**REQUIRED WORK**
Output the listing below verbatim, but drop the images.

═════ PROVIDED MATERIAL

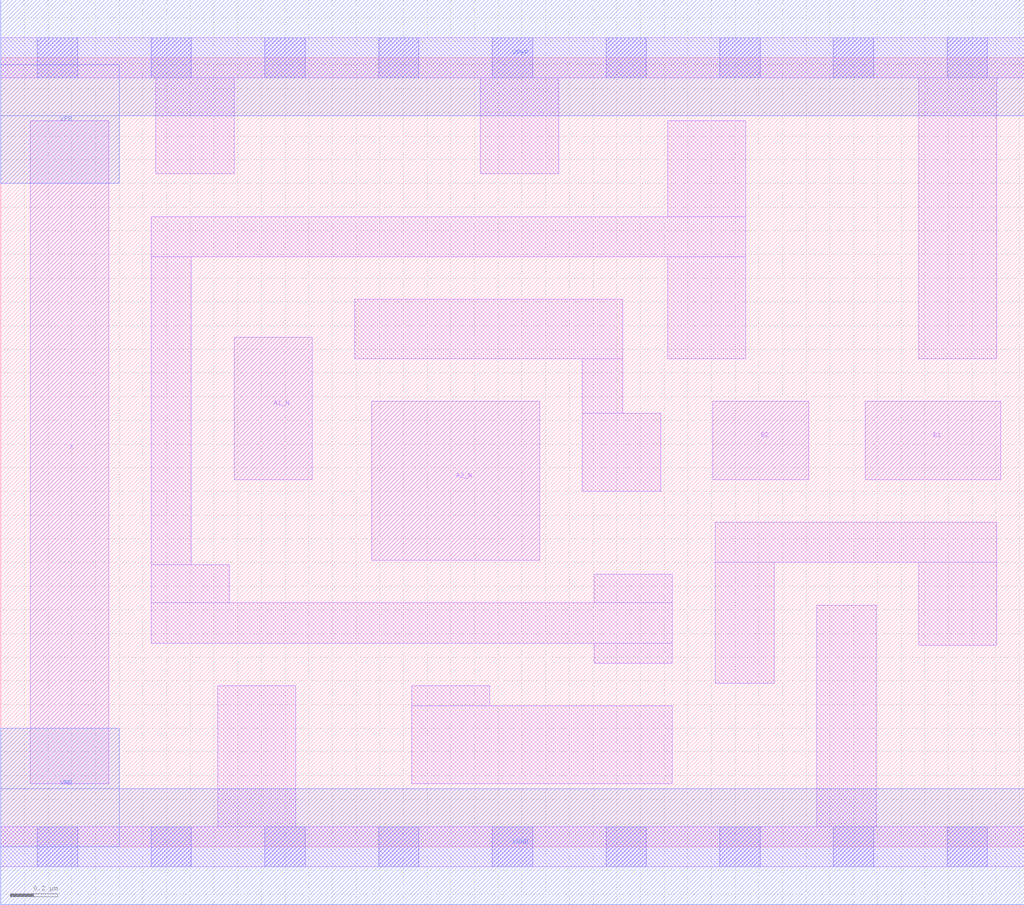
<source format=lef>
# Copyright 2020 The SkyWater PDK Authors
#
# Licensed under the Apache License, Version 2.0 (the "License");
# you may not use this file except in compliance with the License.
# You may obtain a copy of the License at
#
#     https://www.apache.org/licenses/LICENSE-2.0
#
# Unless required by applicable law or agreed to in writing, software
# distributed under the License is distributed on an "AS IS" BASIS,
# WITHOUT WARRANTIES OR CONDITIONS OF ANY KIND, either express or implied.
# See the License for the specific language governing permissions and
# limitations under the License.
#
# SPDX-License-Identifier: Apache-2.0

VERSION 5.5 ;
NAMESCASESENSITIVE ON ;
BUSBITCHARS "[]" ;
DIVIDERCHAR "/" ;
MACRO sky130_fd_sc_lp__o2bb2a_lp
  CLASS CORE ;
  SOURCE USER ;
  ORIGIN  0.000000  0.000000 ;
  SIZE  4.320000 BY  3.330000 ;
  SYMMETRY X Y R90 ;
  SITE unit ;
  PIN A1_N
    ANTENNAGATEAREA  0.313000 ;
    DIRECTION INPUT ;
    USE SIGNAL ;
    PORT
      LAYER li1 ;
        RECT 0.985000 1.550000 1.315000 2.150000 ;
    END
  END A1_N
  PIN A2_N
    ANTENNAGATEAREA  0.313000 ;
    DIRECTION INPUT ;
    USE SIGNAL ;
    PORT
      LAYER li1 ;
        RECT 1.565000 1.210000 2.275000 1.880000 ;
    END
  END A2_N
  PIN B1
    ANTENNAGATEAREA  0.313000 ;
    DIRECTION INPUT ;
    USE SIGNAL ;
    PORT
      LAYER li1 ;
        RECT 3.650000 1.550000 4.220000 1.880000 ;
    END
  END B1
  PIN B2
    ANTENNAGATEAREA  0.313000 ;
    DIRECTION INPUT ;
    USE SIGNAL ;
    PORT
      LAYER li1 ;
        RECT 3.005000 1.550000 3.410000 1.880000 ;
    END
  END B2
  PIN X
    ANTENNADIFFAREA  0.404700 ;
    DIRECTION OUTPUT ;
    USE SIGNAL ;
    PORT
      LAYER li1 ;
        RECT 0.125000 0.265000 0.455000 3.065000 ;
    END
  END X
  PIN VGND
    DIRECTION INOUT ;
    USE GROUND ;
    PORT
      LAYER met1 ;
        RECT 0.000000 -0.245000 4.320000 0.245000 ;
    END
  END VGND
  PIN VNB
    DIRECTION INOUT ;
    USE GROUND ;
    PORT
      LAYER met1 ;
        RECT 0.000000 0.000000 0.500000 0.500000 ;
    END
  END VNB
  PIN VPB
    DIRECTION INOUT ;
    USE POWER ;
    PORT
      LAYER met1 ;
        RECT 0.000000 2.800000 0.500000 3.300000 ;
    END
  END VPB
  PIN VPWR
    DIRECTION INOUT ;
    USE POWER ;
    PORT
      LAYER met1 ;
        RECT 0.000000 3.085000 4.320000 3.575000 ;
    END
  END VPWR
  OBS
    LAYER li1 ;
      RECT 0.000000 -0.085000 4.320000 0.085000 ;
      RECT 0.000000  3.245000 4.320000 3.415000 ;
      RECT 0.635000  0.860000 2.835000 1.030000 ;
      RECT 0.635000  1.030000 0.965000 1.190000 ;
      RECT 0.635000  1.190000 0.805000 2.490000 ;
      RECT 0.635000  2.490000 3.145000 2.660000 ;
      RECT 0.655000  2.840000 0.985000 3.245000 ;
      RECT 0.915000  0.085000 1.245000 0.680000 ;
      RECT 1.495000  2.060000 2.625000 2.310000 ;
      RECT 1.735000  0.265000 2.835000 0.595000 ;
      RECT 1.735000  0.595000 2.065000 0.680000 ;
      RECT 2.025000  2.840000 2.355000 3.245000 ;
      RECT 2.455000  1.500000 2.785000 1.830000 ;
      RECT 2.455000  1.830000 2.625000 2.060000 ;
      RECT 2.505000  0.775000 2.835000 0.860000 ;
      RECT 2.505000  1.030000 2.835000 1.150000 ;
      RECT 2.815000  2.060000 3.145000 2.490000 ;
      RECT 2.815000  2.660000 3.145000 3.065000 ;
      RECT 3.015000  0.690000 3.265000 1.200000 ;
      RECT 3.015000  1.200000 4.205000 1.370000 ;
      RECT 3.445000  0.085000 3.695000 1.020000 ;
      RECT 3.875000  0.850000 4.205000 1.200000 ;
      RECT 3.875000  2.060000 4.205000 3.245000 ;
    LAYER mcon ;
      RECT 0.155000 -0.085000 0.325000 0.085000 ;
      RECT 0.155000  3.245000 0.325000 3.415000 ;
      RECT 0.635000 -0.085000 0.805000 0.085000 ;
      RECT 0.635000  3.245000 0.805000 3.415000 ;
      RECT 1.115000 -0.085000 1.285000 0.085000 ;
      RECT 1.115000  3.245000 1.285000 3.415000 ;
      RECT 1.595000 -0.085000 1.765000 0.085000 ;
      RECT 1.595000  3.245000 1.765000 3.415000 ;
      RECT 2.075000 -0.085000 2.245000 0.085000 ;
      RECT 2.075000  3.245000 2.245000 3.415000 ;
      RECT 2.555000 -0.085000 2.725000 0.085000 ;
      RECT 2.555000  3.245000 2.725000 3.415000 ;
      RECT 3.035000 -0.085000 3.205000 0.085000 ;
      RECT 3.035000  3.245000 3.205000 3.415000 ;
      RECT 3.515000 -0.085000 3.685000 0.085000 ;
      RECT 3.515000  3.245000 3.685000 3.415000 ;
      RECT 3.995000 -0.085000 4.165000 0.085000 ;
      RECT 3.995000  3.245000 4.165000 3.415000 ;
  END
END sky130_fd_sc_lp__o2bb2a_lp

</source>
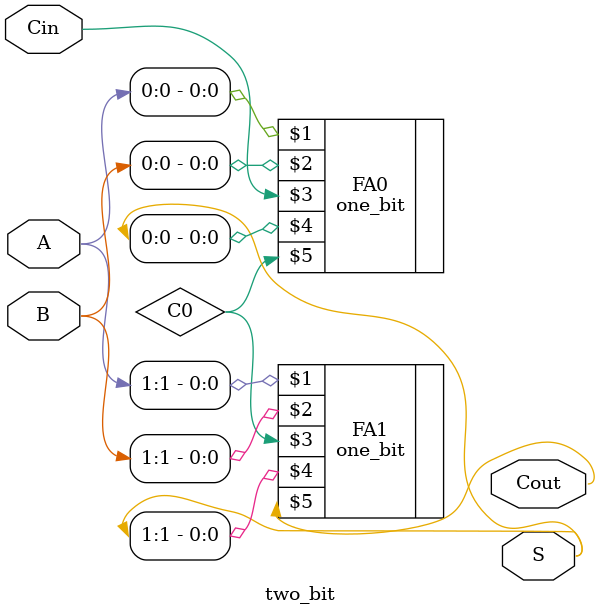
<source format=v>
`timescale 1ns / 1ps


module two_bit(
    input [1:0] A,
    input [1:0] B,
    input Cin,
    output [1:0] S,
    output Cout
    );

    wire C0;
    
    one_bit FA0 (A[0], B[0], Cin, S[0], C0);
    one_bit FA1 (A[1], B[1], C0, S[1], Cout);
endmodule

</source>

══════════

**WRITTEN SOLUTION**
<source format=lef>
# Copyright 2020 The SkyWater PDK Authors
#
# Licensed under the Apache License, Version 2.0 (the "License");
# you may not use this file except in compliance with the License.
# You may obtain a copy of the License at
#
#     https://www.apache.org/licenses/LICENSE-2.0
#
# Unless required by applicable law or agreed to in writing, software
# distributed under the License is distributed on an "AS IS" BASIS,
# WITHOUT WARRANTIES OR CONDITIONS OF ANY KIND, either express or implied.
# See the License for the specific language governing permissions and
# limitations under the License.
#
# SPDX-License-Identifier: Apache-2.0

VERSION 5.5 ;
NAMESCASESENSITIVE ON ;
BUSBITCHARS "[]" ;
DIVIDERCHAR "/" ;
MACRO sky130_fd_sc_lp__o2bb2a_lp
  CLASS CORE ;
  SOURCE USER ;
  ORIGIN  0.000000  0.000000 ;
  SIZE  4.320000 BY  3.330000 ;
  SYMMETRY X Y R90 ;
  SITE unit ;
  PIN A1_N
    ANTENNAGATEAREA  0.313000 ;
    DIRECTION INPUT ;
    USE SIGNAL ;
    PORT
      LAYER li1 ;
        RECT 0.985000 1.550000 1.315000 2.150000 ;
    END
  END A1_N
  PIN A2_N
    ANTENNAGATEAREA  0.313000 ;
    DIRECTION INPUT ;
    USE SIGNAL ;
    PORT
      LAYER li1 ;
        RECT 1.565000 1.210000 2.275000 1.880000 ;
    END
  END A2_N
  PIN B1
    ANTENNAGATEAREA  0.313000 ;
    DIRECTION INPUT ;
    USE SIGNAL ;
    PORT
      LAYER li1 ;
        RECT 3.650000 1.550000 4.220000 1.880000 ;
    END
  END B1
  PIN B2
    ANTENNAGATEAREA  0.313000 ;
    DIRECTION INPUT ;
    USE SIGNAL ;
    PORT
      LAYER li1 ;
        RECT 3.005000 1.550000 3.410000 1.880000 ;
    END
  END B2
  PIN X
    ANTENNADIFFAREA  0.404700 ;
    DIRECTION OUTPUT ;
    USE SIGNAL ;
    PORT
      LAYER li1 ;
        RECT 0.125000 0.265000 0.455000 3.065000 ;
    END
  END X
  PIN VGND
    DIRECTION INOUT ;
    USE GROUND ;
    PORT
      LAYER met1 ;
        RECT 0.000000 -0.245000 4.320000 0.245000 ;
    END
  END VGND
  PIN VNB
    DIRECTION INOUT ;
    USE GROUND ;
    PORT
      LAYER met1 ;
        RECT 0.000000 0.000000 0.500000 0.500000 ;
    END
  END VNB
  PIN VPB
    DIRECTION INOUT ;
    USE POWER ;
    PORT
      LAYER met1 ;
        RECT 0.000000 2.800000 0.500000 3.300000 ;
    END
  END VPB
  PIN VPWR
    DIRECTION INOUT ;
    USE POWER ;
    PORT
      LAYER met1 ;
        RECT 0.000000 3.085000 4.320000 3.575000 ;
    END
  END VPWR
  OBS
    LAYER li1 ;
      RECT 0.000000 -0.085000 4.320000 0.085000 ;
      RECT 0.000000  3.245000 4.320000 3.415000 ;
      RECT 0.635000  0.860000 2.835000 1.030000 ;
      RECT 0.635000  1.030000 0.965000 1.190000 ;
      RECT 0.635000  1.190000 0.805000 2.490000 ;
      RECT 0.635000  2.490000 3.145000 2.660000 ;
      RECT 0.655000  2.840000 0.985000 3.245000 ;
      RECT 0.915000  0.085000 1.245000 0.680000 ;
      RECT 1.495000  2.060000 2.625000 2.310000 ;
      RECT 1.735000  0.265000 2.835000 0.595000 ;
      RECT 1.735000  0.595000 2.065000 0.680000 ;
      RECT 2.025000  2.840000 2.355000 3.245000 ;
      RECT 2.455000  1.500000 2.785000 1.830000 ;
      RECT 2.455000  1.830000 2.625000 2.060000 ;
      RECT 2.505000  0.775000 2.835000 0.860000 ;
      RECT 2.505000  1.030000 2.835000 1.150000 ;
      RECT 2.815000  2.060000 3.145000 2.490000 ;
      RECT 2.815000  2.660000 3.145000 3.065000 ;
      RECT 3.015000  0.690000 3.265000 1.200000 ;
      RECT 3.015000  1.200000 4.205000 1.370000 ;
      RECT 3.445000  0.085000 3.695000 1.020000 ;
      RECT 3.875000  0.850000 4.205000 1.200000 ;
      RECT 3.875000  2.060000 4.205000 3.245000 ;
    LAYER mcon ;
      RECT 0.155000 -0.085000 0.325000 0.085000 ;
      RECT 0.155000  3.245000 0.325000 3.415000 ;
      RECT 0.635000 -0.085000 0.805000 0.085000 ;
      RECT 0.635000  3.245000 0.805000 3.415000 ;
      RECT 1.115000 -0.085000 1.285000 0.085000 ;
      RECT 1.115000  3.245000 1.285000 3.415000 ;
      RECT 1.595000 -0.085000 1.765000 0.085000 ;
      RECT 1.595000  3.245000 1.765000 3.415000 ;
      RECT 2.075000 -0.085000 2.245000 0.085000 ;
      RECT 2.075000  3.245000 2.245000 3.415000 ;
      RECT 2.555000 -0.085000 2.725000 0.085000 ;
      RECT 2.555000  3.245000 2.725000 3.415000 ;
      RECT 3.035000 -0.085000 3.205000 0.085000 ;
      RECT 3.035000  3.245000 3.205000 3.415000 ;
      RECT 3.515000 -0.085000 3.685000 0.085000 ;
      RECT 3.515000  3.245000 3.685000 3.415000 ;
      RECT 3.995000 -0.085000 4.165000 0.085000 ;
      RECT 3.995000  3.245000 4.165000 3.415000 ;
  END
END sky130_fd_sc_lp__o2bb2a_lp

</source>
<source format=v>
`timescale 1ns / 1ps


module two_bit(
    input [1:0] A,
    input [1:0] B,
    input Cin,
    output [1:0] S,
    output Cout
    );

    wire C0;
    
    one_bit FA0 (A[0], B[0], Cin, S[0], C0);
    one_bit FA1 (A[1], B[1], C0, S[1], Cout);
endmodule

</source>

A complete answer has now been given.